We can talk about this amongst ourselves until we have turned blue in the face, popped out hernias and even had heart attacks, nothing good will come of it, because nothing and no one will change the prevention of the ship baring down on the very same iceberg that sunk the Titanic.

Would it not be better to abandon ship and let the lifeboats take us to safety?

Would it not be better to just close the doors and think of different ways of amusing ourselves?

Although very few of the Zimbabwean batsmen are good players of the sweep shot, several officials and administrators are exceptionally good at the under the carpet sweep shot.

The most logical way of cleaning that carpet would be to either give it a good beating, bring the vacuum cleaner and suck out the filth that has accumulated over the last 10 years, or rip up the old carpet, and put down a brand new one.

None of this is going to happen anytime soon, so maybe it is best to just call it quits.

Even if we had the likes of Andy Flower or Dave Houghton as our head coach with Heath Streak as our bowling coach, would Houghton be able to get the team back to what it was when he coached them from 1996 to 2000?

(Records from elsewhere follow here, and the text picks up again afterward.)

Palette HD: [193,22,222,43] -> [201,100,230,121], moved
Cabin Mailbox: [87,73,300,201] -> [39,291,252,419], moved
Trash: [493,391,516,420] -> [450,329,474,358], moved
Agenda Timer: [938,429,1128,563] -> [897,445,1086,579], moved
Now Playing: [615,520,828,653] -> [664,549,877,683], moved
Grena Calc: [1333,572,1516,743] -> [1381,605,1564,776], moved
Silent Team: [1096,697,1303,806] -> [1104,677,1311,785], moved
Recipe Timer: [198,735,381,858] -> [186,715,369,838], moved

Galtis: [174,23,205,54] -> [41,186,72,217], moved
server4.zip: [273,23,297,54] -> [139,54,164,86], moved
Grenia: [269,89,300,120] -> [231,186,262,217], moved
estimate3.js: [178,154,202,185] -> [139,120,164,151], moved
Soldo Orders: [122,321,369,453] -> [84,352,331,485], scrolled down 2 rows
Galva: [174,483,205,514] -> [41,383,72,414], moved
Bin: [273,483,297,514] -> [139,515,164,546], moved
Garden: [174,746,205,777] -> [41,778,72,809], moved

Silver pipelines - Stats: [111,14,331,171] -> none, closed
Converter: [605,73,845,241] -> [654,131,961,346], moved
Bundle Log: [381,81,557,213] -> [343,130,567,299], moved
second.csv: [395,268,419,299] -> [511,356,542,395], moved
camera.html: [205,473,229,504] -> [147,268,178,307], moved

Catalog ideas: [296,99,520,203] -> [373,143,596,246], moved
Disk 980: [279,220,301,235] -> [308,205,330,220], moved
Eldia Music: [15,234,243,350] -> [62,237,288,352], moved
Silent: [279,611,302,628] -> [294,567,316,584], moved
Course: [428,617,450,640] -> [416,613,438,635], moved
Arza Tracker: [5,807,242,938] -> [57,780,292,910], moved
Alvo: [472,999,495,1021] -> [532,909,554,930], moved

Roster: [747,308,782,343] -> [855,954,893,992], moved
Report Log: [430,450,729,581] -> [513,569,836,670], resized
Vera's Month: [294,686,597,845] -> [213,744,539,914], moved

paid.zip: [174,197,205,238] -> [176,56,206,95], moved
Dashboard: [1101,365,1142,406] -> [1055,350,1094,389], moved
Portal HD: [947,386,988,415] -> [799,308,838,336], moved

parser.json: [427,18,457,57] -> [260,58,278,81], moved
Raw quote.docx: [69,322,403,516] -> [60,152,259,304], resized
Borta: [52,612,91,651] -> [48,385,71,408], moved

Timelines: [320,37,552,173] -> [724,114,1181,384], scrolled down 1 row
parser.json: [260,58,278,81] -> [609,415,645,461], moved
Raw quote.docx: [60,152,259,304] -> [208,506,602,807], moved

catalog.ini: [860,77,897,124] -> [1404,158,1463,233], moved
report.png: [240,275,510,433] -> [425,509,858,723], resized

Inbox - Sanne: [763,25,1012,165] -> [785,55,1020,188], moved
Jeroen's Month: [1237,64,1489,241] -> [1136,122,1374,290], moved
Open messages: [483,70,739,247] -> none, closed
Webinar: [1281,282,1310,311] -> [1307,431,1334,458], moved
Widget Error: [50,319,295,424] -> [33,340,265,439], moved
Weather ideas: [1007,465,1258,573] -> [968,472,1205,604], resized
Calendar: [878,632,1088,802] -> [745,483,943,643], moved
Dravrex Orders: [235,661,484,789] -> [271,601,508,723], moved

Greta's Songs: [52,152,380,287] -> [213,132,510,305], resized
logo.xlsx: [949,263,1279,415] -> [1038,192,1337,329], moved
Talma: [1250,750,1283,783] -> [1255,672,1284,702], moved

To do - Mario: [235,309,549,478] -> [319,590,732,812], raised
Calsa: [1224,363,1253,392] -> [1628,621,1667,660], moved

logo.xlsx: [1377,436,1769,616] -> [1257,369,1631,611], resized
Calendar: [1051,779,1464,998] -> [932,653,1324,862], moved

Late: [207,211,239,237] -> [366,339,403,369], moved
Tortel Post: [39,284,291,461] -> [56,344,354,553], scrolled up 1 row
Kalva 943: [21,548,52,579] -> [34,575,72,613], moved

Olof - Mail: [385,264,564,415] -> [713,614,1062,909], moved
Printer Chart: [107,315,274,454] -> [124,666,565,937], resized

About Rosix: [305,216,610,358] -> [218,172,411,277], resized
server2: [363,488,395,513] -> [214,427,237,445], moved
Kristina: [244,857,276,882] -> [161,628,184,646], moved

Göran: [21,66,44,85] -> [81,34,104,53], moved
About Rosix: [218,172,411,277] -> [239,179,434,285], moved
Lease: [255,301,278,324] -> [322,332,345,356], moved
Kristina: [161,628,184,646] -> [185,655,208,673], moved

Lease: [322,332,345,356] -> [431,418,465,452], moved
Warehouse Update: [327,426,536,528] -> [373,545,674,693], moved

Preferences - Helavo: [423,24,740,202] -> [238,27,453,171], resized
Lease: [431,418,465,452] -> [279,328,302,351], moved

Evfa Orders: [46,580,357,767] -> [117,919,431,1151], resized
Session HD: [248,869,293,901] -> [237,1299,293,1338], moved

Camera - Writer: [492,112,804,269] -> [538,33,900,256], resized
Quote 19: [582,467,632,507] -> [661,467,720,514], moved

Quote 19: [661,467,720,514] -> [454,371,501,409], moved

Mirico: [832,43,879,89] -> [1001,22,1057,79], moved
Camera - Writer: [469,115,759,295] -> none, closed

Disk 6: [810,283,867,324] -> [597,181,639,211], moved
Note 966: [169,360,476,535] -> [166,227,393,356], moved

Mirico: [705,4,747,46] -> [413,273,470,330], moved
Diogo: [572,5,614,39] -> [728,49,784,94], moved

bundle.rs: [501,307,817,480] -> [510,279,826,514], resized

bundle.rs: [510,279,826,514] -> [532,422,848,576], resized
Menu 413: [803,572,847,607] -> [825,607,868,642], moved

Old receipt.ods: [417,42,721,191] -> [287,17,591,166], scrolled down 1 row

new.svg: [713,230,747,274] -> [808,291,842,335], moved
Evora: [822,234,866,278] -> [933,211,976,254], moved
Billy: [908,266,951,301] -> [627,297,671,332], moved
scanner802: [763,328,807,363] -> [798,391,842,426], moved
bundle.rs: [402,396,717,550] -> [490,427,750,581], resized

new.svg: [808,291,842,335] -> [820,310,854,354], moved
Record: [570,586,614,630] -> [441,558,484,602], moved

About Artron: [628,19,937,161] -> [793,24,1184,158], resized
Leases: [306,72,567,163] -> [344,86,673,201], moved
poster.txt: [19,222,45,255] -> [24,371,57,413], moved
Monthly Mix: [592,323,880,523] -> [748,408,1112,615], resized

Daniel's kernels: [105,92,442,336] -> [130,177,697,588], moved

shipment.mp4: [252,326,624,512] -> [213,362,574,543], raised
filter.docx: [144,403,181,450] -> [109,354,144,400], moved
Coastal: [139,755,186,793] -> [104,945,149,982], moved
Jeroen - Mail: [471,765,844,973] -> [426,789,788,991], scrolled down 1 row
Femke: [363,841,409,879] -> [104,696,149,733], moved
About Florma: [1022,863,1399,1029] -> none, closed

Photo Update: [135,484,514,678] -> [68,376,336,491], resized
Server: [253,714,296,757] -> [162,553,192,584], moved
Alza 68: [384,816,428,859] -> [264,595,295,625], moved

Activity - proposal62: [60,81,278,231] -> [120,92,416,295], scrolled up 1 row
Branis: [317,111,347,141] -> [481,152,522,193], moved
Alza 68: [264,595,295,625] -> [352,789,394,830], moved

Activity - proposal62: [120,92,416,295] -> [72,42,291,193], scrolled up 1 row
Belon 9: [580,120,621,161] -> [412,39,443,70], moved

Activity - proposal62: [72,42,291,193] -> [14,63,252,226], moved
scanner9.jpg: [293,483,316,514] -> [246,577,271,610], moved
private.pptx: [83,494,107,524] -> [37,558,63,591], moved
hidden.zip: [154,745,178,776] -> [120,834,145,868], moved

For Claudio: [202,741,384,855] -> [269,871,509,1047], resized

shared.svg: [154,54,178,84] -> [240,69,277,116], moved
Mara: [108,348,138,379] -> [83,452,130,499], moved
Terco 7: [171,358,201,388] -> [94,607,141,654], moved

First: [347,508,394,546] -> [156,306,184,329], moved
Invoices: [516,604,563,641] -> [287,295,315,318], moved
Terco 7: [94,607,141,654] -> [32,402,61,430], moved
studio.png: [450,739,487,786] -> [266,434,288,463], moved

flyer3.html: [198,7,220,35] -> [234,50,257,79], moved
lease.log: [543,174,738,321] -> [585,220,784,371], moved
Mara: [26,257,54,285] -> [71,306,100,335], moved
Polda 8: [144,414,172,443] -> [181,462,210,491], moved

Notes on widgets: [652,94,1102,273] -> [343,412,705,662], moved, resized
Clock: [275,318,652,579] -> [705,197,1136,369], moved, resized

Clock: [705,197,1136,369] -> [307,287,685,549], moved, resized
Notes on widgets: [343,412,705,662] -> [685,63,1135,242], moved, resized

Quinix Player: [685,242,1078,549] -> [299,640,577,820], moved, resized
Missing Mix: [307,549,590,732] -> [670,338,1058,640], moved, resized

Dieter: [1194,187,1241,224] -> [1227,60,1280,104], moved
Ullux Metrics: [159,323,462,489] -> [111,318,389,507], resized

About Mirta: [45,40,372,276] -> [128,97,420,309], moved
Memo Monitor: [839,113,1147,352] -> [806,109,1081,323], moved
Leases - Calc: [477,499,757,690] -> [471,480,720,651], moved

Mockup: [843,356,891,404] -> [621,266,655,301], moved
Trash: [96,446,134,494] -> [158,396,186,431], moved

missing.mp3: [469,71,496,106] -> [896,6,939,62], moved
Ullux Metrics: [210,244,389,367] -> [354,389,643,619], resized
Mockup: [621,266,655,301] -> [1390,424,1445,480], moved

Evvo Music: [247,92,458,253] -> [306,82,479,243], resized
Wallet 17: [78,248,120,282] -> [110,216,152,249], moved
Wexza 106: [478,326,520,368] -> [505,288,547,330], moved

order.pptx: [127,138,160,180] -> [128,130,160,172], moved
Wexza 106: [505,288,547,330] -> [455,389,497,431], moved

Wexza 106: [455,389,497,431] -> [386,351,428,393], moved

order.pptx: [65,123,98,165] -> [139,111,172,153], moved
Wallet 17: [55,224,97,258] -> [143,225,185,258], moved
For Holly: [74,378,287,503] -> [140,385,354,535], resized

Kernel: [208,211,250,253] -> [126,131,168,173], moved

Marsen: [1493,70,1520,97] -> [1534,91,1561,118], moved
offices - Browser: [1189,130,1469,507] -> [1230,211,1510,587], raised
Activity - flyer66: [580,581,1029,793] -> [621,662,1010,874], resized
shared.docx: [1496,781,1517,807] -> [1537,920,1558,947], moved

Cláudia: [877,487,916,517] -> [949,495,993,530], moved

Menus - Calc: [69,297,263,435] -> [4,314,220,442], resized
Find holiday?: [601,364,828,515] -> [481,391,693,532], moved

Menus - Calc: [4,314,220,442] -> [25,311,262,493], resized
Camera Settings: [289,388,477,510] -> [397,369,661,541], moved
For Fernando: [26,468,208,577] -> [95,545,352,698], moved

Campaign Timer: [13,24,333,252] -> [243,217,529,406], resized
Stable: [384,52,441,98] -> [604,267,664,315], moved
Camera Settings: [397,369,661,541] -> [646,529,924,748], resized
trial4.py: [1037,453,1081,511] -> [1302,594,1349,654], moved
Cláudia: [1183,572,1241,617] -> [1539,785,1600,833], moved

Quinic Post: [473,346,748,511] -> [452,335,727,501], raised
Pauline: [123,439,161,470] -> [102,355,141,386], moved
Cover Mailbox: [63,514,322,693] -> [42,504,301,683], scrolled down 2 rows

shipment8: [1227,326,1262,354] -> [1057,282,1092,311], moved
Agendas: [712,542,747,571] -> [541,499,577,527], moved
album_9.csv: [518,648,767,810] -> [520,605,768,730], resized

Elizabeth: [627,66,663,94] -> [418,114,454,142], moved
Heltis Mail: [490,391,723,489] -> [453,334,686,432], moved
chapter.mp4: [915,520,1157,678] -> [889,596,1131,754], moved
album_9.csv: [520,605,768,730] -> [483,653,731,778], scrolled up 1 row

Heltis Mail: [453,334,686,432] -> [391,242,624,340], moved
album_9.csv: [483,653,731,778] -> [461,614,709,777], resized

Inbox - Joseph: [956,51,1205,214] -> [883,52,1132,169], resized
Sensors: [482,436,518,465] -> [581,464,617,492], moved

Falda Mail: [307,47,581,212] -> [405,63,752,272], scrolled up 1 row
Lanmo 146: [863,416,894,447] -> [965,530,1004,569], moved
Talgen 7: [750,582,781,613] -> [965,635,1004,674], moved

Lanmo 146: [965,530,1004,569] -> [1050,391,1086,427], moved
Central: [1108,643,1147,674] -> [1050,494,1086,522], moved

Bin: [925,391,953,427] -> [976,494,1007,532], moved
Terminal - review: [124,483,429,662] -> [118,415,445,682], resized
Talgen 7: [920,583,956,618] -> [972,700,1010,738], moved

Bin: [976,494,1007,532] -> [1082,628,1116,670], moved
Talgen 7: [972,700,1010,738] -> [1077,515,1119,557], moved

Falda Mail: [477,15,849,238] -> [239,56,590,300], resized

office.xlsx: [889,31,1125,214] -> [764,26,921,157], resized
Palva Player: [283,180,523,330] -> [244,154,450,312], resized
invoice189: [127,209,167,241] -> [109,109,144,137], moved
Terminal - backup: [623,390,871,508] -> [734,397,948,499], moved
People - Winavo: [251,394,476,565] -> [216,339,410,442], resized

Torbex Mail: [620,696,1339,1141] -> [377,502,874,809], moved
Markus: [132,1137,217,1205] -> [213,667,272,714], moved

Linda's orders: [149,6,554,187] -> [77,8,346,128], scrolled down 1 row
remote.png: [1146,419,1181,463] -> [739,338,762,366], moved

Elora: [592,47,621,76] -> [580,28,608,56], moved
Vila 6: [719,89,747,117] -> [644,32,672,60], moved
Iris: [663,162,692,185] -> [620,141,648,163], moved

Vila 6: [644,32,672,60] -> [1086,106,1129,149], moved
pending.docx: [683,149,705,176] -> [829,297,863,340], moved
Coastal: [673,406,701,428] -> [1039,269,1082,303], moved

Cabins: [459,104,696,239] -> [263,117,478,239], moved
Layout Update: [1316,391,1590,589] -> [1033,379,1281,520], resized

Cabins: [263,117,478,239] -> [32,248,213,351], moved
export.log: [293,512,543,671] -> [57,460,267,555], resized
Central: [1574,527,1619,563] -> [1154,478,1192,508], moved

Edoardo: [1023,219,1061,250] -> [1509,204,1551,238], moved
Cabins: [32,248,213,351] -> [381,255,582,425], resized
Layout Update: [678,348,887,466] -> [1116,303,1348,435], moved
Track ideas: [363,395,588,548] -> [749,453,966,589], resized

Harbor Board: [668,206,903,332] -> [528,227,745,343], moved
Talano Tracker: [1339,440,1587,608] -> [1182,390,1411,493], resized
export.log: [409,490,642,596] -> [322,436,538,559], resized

Would Heath Streak bring out the best in our fast bowlers?

Would he be able to get our fast bowlers to run in and bowl with the same intent, aggression and stamina he did?

Would Grant Flower be able to get the same results out of our batsmen when he played?

Would he be able to turn the shambles of our batting around like he is currently doing with Pakistan?

Is it maybe time to admit that we simply aren't good enough to be running with the big dogs, even if the dog is from Bangladesh, which very few people truly respect?